A Response to David Boren

“Government is the great fiction, through which everybody endeavors to live at the expense of everybody else.” – Frédéric Bastiat

Recently University of Oklahoma President David Boren penned an OPED in which he defended receiving stolen funds taken from Oklahomans through government force and coercion known more commonly as the state income tax.

I know, I know; the words may seem harsh, but it is the truth. For those of you who believe that paying taxes is voluntary, try not paying them and see what happens.

The Oklahoma state income tax is nothing more than a penalty on work and one in which is in fact counterproductive to the growth of Oklahoma’s economy and our prosperity as a people.  Recently, I attended the Growth and Opportunity Summit in Tulsa which was conducted by OCPA, AFP, and the Tulsa 9.12 Project. One of the speakers, Travis Brown, has created a fantastic chart that shows you the direct impact of higher taxation and the movement of money it creates. Check out www.HowMoneyWalks.com for more info.

I understand why Mr. Boren would attack a decrease in taxation, after all his institution directly benefits from the labor of others, and so I was not surprised or upset by him writing the OPED. However, I am growing increasingly annoyed at the continual fear-mongering conducted by those who benefit from big government. Ultimately their rally cry boils down to this, “We know better than you the ways in which to spend your money.”

I believe they are wrong.

Big government, with all of its great minds and all of its grand schemes, cannot centrally plan our society into prosperity. It can, however, benefit a few at the expense of the many through continual tax and spend proposals.  If Governor Fallin wanted to see real growth and opportunity in Oklahoma, she would have fought to abolish the state income tax all together instead of trying to barely nibble around the corners. Boy, I would love to see Boren’s face if that were ever to be.
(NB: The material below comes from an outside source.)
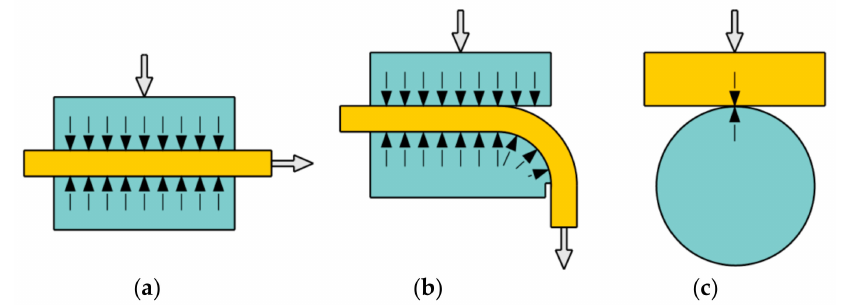
Figure 3. Types of sheet-tool contact: ( a ) flat contact, ( b ) sliding over a curved part of the tool, and ( c ) linear sliding contact.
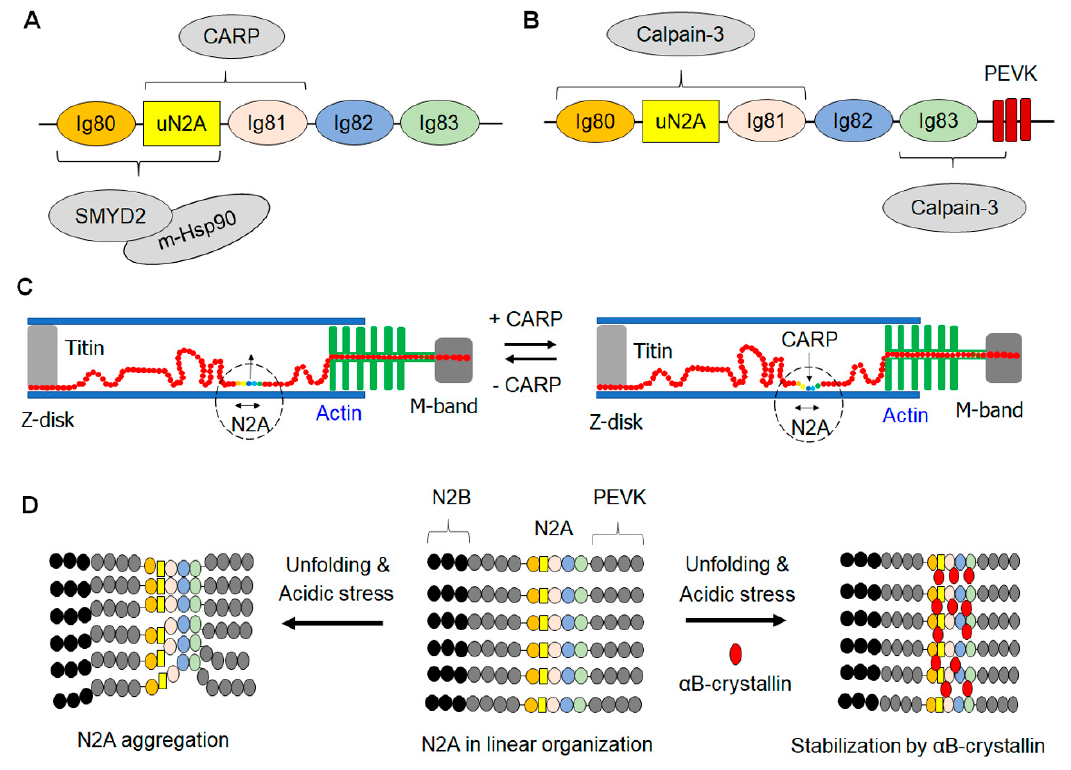
Figure 3. N2A’s interacting partners and potential roles of N2A–protein interactions. ( A ) N2A’s interactions with SMYD2, methyl-Hsp90, and CARP. SMYD2–methyl-Hsp90 and CARP play chaperone roles in protecting or stabilizing their interacting N2A sub-domains against protease activity or unfolding events. ( B ) N2A’s interactions with calpain-3. Calpain-3 binds at least two regions that encompass the N2A sub-domains. N2A’s interaction with calpain-3 makes the calpain-3 inactive, thus regulating the calpain-3 protease activity. ( C ) N2A–F-actin complex formation in the presence of CARP. CARP locks titin’s N2A domain to the actin filament, thus increasing titin’s passive force or stiffness during skeletal myofibril stretch. ( D ) N2A’s interactions with α B-crystallin. N2A is prone to aggregation in an acidic environment upon unfolding that exposes its buried hydrophobic cores. α B-crystallin binds and stabilizes the N2A region to prevent its aggregation. ( D ) was adapted and redrawn from Kotter et al.’s publication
The proponents of big government will always use the fear of catastrophe to keep you from keeping your money but in reality if entrepreneurs and private industry were able to conduct themselves in a free market, the outcome would be to the benefit of all.

Mr. Boren, in his OPED, decried the tax decrease as the downfall of education, roads, and bridges and even suggested that overcrowded prisons “are ticking time bombs”. This type of fear-mongering has become all too popular for big government advocates to spew, but Mr. Boren went a step further in stating “This proposed tax cut is certainly not based on the principle that those who can reasonably contribute more should do so. Have we forgotten what Jesus said about the value of the widow’s mite?”

So now Jesus is an advocate of government theft?

I, like Mr. Boren, also believe that Oklahomans are a generous people. I too believe that Oklahomans want the best for their communities and their children. But giving should be just that, a voluntary interaction between two or more people. If Mr. Boren’s idea of generosity means stealing from Peter to give to Paul, then just how generous is it?

I guess where I differ from Mr. Boren is that I believe in the people of Oklahoma enough to know that Oklahomans will and can take care of Oklahomans without the force of the great overseer that is big government or its theft of all.